Jika kedua dimensi fungsional silaturahim tersebut bermuara pada fungsi baik pada kekuatan sejarah maupun sistem nilai, maka silaturahim sebagai proses aktualisasi ini menjadi jabaran nyata dalam realitas sosio-kultural masyarakat kita.
Seluruh tema Al-Quran Suci yang menjadi ciri khas dalam kehidupan masyarakat Muslim -seperti fastabiqul khairat, ta’awun, tawshiyah dsb- menjadi aktual. Silaturahim, dengan demikian, akan mengajak kita untuk mewarisi tradisi Para Nabi dan Para Imam as.

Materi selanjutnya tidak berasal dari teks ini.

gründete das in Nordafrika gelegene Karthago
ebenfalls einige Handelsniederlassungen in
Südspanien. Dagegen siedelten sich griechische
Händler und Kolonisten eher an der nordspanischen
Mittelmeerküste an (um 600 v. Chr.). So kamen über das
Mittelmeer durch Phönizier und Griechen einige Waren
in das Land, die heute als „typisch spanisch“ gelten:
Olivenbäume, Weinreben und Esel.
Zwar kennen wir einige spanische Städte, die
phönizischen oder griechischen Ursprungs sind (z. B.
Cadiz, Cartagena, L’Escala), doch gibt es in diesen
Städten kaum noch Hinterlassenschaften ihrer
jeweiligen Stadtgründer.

Inilah sunnah yang hidup yakni tradisi yang mengharuskan terjadinya perubahan (transformasi) baik secara individual maupun sosial. Ketiga dimensi fungsional inilah yang penulis pandang akan menjadikan silaturahim memenuhi makna hadis yang dikutip di muka yakni proses menciptakan sifat-sifat Tuhan dalam diri manusia. Selanjutnya, makna silaturahim ini akan terefleksikan secara khas dan sakral baik secara individual maupun sosial yang akan penulis coba elaborasi dalam dua sub tema berikut .

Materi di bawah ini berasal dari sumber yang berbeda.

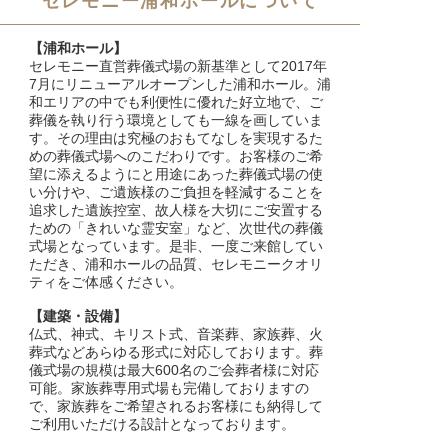
セレモニー浦和ホールについて
【浦和ホール】
セレモニー直営葬儀式場の新基準として2017年
7月にリニューアルオープンした浦和ホール。浦
和エリアの中でも利便性に優れた好立地で、ご
葬儀を執り行う環境としても一線を画していま
す。その理由は究極のおもてなしを実現するた
めの葬儀式場へのこだわりです。お客様のご希
望に添えるようにと用途にあった葬儀式場の使
い分けや、ご遺族様のご負担を軽減することを
追求した遺族控室、故人様を大切にご安置する
ための「きれいな霊安室」など、次世代の葬儀
式場となっています。是非、一度ご来館してい
ただき、浦和ホールの品質、セレモニークオリ
ティをご体感ください。
【建築・設備】
仏式、神式、キリスト式、音楽葬、家族葬、火
葬式などあらゆる形式に対応しております。葬
儀式場の規模は最大600名のご会葬者様に対応
可能。家族葬専用式場も完備しておりますの
で、家族葬をご希望されるお客様にも納得して
ご利用いただける設計となっております。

Silaturahim dan Transendensi Ketiga dimensi fungsional silaturahim tersebut penulis anggap sebagai premis-premis utama dalam membicarakan titik artikulasi yang tegas antara silaturahim dan transendensi. Seperti yang telahdisebutkan, ketiga dimensi tadi berarak menuju pada satu muara yaitu menghadirkan Tuhan dalam diri manusia. Pertama-tama ini harus dipahami lebih bercorak individual yaitu bagaimana silaturahim ini menjadi manifestasi agung sebagai bukti penyerahan total kepada Tuhan Yang Penyayang (Al-Rahim).
Di sini jelas, silaturahim bersifat habluminallah (transenden) dan sakral dan bukan aktivitas interaksi fisis dan mekanis. Keadaan seperti ini amat bergantung kepada pengalaman spiritualitas dan pencerahan ruhani seseorang yang tentu perlu latihan terus menerus.
Dalam hadis qudsi, misalnya, disebutkan bahwa Allah menisbatkan diri-Nya sebagai orang yang sakit, orang yang lapar, yang menegur manusia yang tidak menengok-Nya. Menengok orang yang sakit, memberi makan orang yang lapar seolah -olah merupakan perjumpaan antara seorang manusia dengan Tuhan. Seluruh gerak psiko-motorik manusia pada hakikatnya merupakan manifestasi dari kecenderungan batin manusia, demikian Iqbal ketika menjelaskan relasi antara gerak manusia dengan ego-nya.
Berarti di sini, dengan meminjam ungkapan Iqbal tadi, terdapat relasionitas antara pemikiran (pengetahuan) dengan perspektif dirinya (eksistensinya). Teori ini penulis pandang mampu menjabarkan fenomena-fenomena sosial yang nampak dalam masyarakat kita seperti keterasingan (alienasi), krisis eksistensial, rasa pesimis antara cita dan harapan yang kesemuanya jelas diakibatkan pemikiran yang dihasilkan dari pergulatan dengan realitas sosialnya. Intensitas pergulatan dengan pemikiran dalam konteks pemihakan yang jelas (berwilayah) kepada Ahlul bayt Nabi as. akan mengeliminasi berbagai problem-problem tersebut.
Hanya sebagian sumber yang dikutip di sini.